Photonios commented 7 years ago

I've debugged this issue and this is mostly due to the following scenario:

The actual bug is caused by Celery which broke task.as_dict() in the latest release. The method works fine as long as all information about a task is available. If not, it crashes with that error.

I found a work-around and am working on a PR to fix this. However, this should actually be fixed by Celery. Stay tuned.

This is a duplicate of #641.

uoxiu commented 7 years ago

I have the same problem after I started flower when many tasks have already been issued

celery==4.0.0 flower==0.9.1

I wait for an update, thank you very much ^^

cah-ricksuggs commented 7 years ago

I'm also experiencing the same issue

tramora commented 7 years ago

Duplicate of #626 @Photonios : is your proposed fix in celery 4.0.x is to catch a KeyError exception and return None for parent and root properties ?

(source celery/events/state.py, class Task)

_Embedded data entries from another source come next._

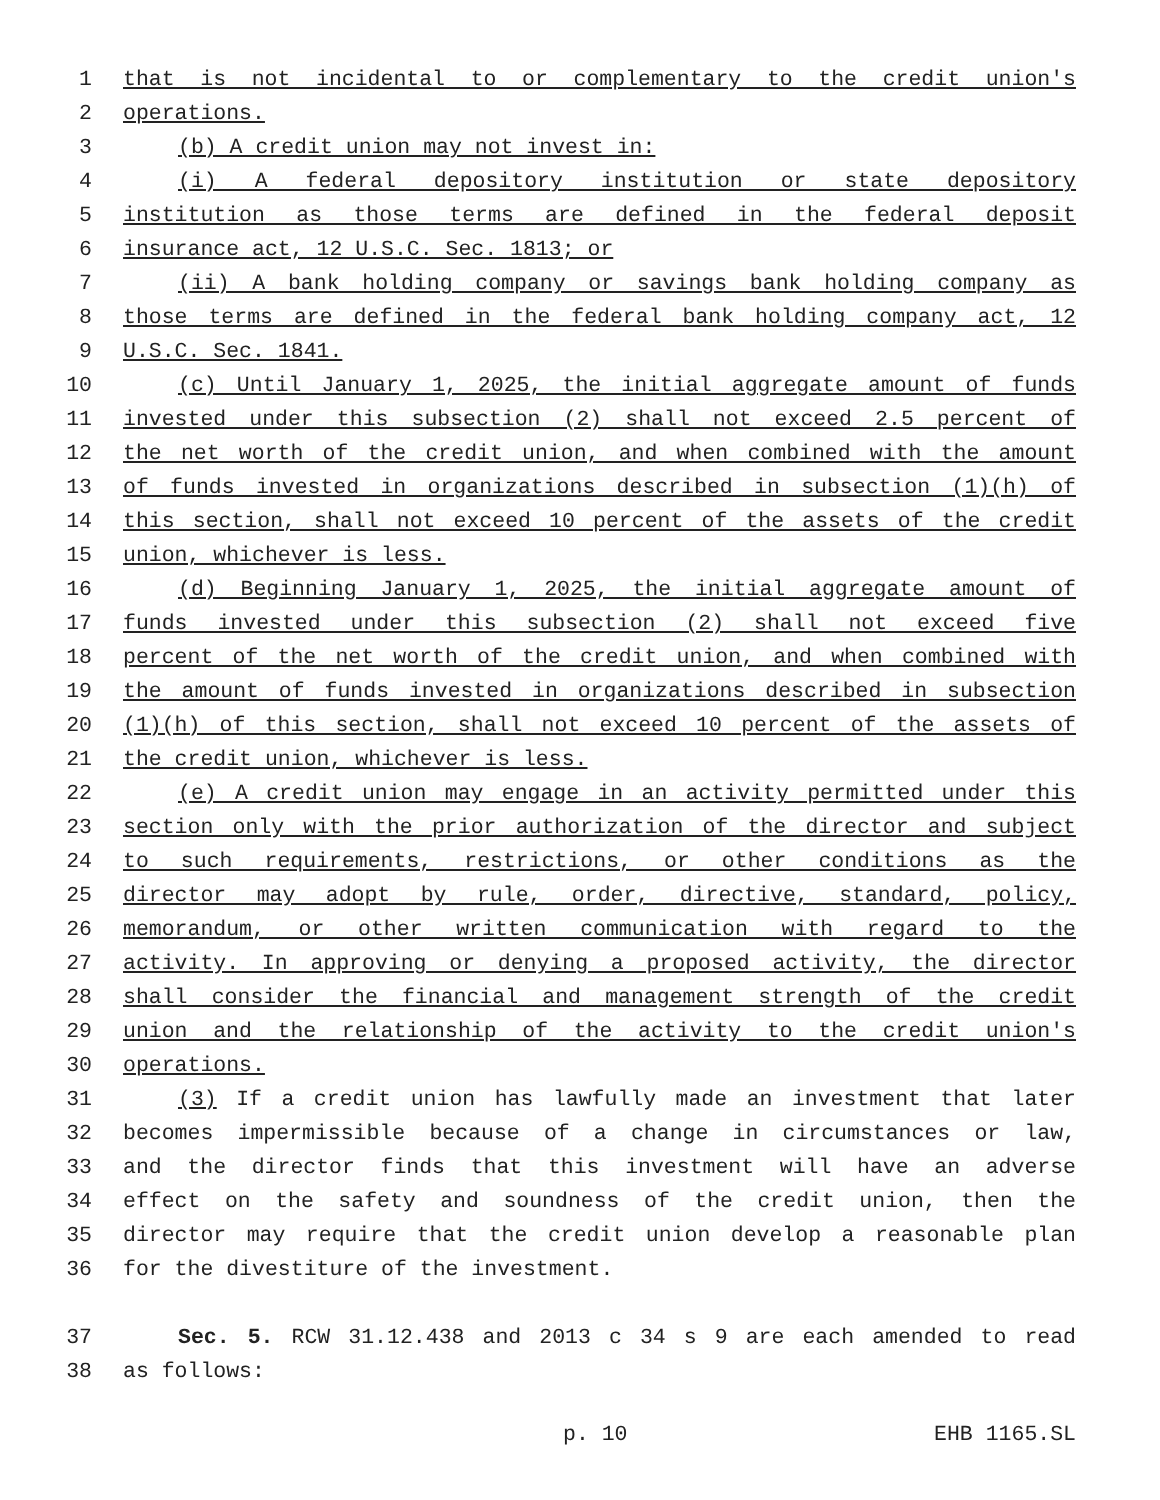1 that is not incidental to or complementary to the credit union's
2 operations.
3 (b) A credit union may not invest in:
4 (i) A federal depository institution or state depository
5 institution as those terms are defined in the federal deposit
6 insurance act, 12 U.S.C. Sec. 1813; or
7 (ii) A bank holding company or savings bank holding company as
8 those terms are defined in the federal bank holding company act, 12
9 U.S.C. Sec. 1841.
10 (c) Until January 1, 2025, the initial aggregate amount of funds
11 invested under this subsection (2) shall not exceed 2.5 percent of
12 the net worth of the credit union, and when combined with the amount
13 of funds invested in organizations described in subsection (1)(h) of
14 this section, shall not exceed 10 percent of the assets of the credit
15 union, whichever is less.
16 (d) Beginning January 1, 2025, the initial aggregate amount of
17 funds invested under this subsection (2) shall not exceed five
18 percent of the net worth of the credit union, and when combined with
19 the amount of funds invested in organizations described in subsection
20 (1)(h) of this section, shall not exceed 10 percent of the assets of
21 the credit union, whichever is less.
22 (e) A credit union may engage in an activity permitted under this
23 section only with the prior authorization of the director and subject
24 to such requirements, restrictions, or other conditions as the
25 director may adopt by rule, order, directive, standard, policy,
26 memorandum, or other written communication with regard to the
27 activity. In approving or denying a proposed activity, the director
28 shall consider the financial and management strength of the credit
29 union and the relationship of the activity to the credit union's
30 operations.
31 (3) If a credit union has lawfully made an investment that later
32 becomes impermissible because of a change in circumstances or law,
33 and the director finds that this investment will have an adverse
34 effect on the safety and soundness of the credit union, then the
35 director may require that the credit union develop a reasonable plan
36 for the divestiture of the investment.
37 Sec. 5. RCW 31.12.438 and 2013 c 34 s 9 are each amended to read
38 as follows:
p. 10 EHB 1165.SL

jashandeep-sohi commented 7 years ago

any updates on this?

tramora commented 7 years ago

@jashandeep-sohi : No news yet on @Photonios side - who has thoroughly studied the issue. I've submitted a PR to the celery project. You can apply it as a Q&D fix https://github.com/celery/celery/pull/3950

jashandeep-sohi commented 7 years ago

Thanks @tramora, that's what I was looking for 👍